Abstract
Purpose :
We examine the effect of eyelid weighting on the position of the ipsilateral and contralateral upper eyelid.
Methods :
This cross-sectional cohort study included patients with unilateral facial palsy who underwent surgical upper eyelid weight implantation. Photographs were obtained in primary position parallel to the plane of the camera. The primary outcome measures were ipsilateral and contralateral margin to reflex distance 1 (MRD1), preoperatively and postoperatively. Postoperative MRD1 difference (symmetry) was assessed as a secondary outcome measure. Weight mass was examined as a covariate in predicting the magnitude of the effect.
Results :
Twenty-two patients (16 female, 6 male) met inclusion criteria. Following eyelid weight implantation, contralateral (unweighted) MRD1 increased (mean 0.61 mm, standard deviation [SD] 1.23 mm, p < 0.05). Ipsilateral (weighted) MRD1 decreased, although not significantly (mean -0.41 mm, SD 0.94 mm, p = 0.06). Preoperatively, there was no significant MRD1 difference between the weighted and unweighted sides (mean difference -0.27, SD 1.94 mm, p = 0.52). Postoperatively, there was a significant difference in MRD1 between the weighted and unweighted eyelids (mean -1.29, SD 1.87 mm, p < 0.05).
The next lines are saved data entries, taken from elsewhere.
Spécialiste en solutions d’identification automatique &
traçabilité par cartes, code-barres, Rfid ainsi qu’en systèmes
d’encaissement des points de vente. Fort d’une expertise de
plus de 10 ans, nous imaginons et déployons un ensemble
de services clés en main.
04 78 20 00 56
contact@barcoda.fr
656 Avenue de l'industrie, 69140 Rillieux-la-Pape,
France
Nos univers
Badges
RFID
Weight mass was not a significant predictor of change in ipsilateral or contralateral MRD1 (p = 0.54, p = 0.96, respectively) following surgery.
Conclusions :
Patients with facial nerve palsy undergoing unilateral insertion of an eyelid weight experience contralateral eyelid elevation, and demonstrate decreased postoperative upper eyelid height symmetry. These data highlight a heretofore undescribed manifestation of Hering’s law, and add to the overall understanding of how eyelid height is regulated.
This is a 2021 ARVO Annual Meeting abstract.